The Contemporary Austin’s Fall Exhibition Encourages Viewers to Experience Art in Person, Through Three Thematic Lenses at Three Venues
June 30, 2015
September 27, 2015 – January 24, 2016
The Contemporary Austin – Jones Center, 700 Congress Avenue
The Contemporary Austin – Laguna Gloria, 3809 West 35th Street
Visual Arts Center in the Department of Art History at The University of Texas at Austin, 2301 San Jacinto Boulevard
June 30, 2015, Austin, Texas — The Contemporary Austin is pleased to present Strange Pilgrims—the museum’s first large-scale, thematic group exhibition, on view September 27, 2015, through January 24, 2016. Organized by Senior Curator Heather Pesanti, Strange Pilgrims explores experiential art through a presentation of works that are immersive, participatory, collaborative, performative, and kinetic in nature. Taking its title from a collection of twelve short stories of the same name by the author Gabriel García Márquez, the exhibition threads together a set of ideas and projects loosely linked by the metaphorical notion of a “pilgrimage” through time and space. Featuring works by fourteen artists, this ambitious exhibition activates the entirety of The Contemporary Austin’s two sites—the Jones Center in downtown Austin and the fourteen-acre grounds, Driscoll Villa, and Gatehouse Gallery at the museum’s Betty and Edward Marcus Sculpture Park at Laguna Gloria—plus a third venue, the Visual Arts Center (VAC) in the Department of Art and Art History at The University of Texas at Austin. With this expansive reach through the city, the exhibition advances the museum’s commitment to serve as a “museum without walls.” Hours will vary between venues. Updated hours for each will be posted on The Contemporary Austin website at thecontemporaryaustin.org.
Organized around three thematic sections—Environment & Place, Performance & Process, and Technology & Information—Strange Pilgrims leads visitors through overlapping and intersecting aspects of art that can be walked in, around, and through. The exhibition is primarily contemporary in focus, with each of the three thematic sections featuring a combination of newly commissioned works, site-specific refabrications, and existing works by a range of artists, including Charles Atlas (based in New York, New York), Trisha Baga (American, born 1985 in Venice, Florida; lives in New York City), Millie Chen (Canadian, born 1962 in Taipei, Taiwan; lives in Buffalo, New York, and Ridgeway, Ontario), Phil Collins (British, born 1970 in Runcorn, England; lives in Berlin and Cologne), Andy Coolquitt (American, born 1964 in Mesquite, Texas; lives in Austin), Ayşe Erkmen (Turkish, born 1949 in Istanbul, Turkey; lives in Istanbul and Berlin), Roger Hiorns (British, born 1975 in Birmingham, England; lives in London), the collective Lakes Were Rivers (formed in Austin, Texas), Angelbert Metoyer (American, born 1977 in Houston, Texas; lives in Houston, Texas, and Rotterdam, Netherlands), and Sofía Táboas (Mexican, born 1968 in Mexico City, Mexico; lives in Mexico City). As a historical component to the exhibition, key works by pioneers in the field—Nancy Holt (American, born 1938 in Worcester, Massachusetts; died 2014 in New York City), Bruce Nauman (American, born 1941 in Fort Wayne, Indiana; lives near Galisteo, New Mexico), Yoko Ono (Japanese, born 1933 in Tokyo, Japan), and Paul Sharits (American, born 1943 in Denver, Colorado; died 1993 in Buffalo, New York)—serve as anchors and points of resonance for each section. And in a unique partnership on the occasion of this exhibition, artist on view Trisha Baga was hosted by The Contemporary Austin and the VAC as the first joint artist-in-residence.

__DATA SEGMENT__.
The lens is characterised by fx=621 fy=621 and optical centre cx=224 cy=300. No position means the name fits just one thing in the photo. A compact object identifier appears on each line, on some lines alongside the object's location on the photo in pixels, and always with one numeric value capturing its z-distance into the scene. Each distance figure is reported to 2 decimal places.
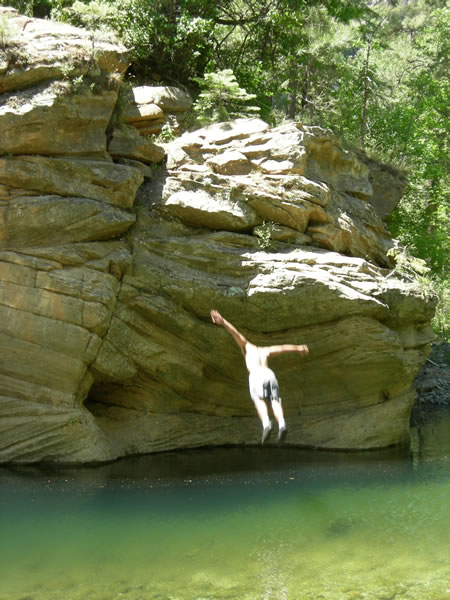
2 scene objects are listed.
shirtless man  10.76
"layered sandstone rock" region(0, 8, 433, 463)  14.02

__WORK REQUIRED__.
Decide whether each statement agrees with the exhibition announcement, answering yes or no and quoting the deciding words: (a) Strange Pilgrims takes its title from a collection of twelve short stories by Gabriel García Márquez; (b) the exhibition features works by twelve artists; (c) Trisha Baga was the first joint artist-in-residence of The Contemporary Austin and the VAC. The material has no connection to the exhibition announcement.

__EXERCISE OUTPUT__.
(a) Yes: "Taking its title from a collection of twelve short stories of the same name by the author Gabriel García Márquez"
(b) No: "Featuring works by fourteen artists"
(c) Yes: "artist on view Trisha Baga was hosted by The Contemporary Austin and the VAC as the first joint artist-in-residence"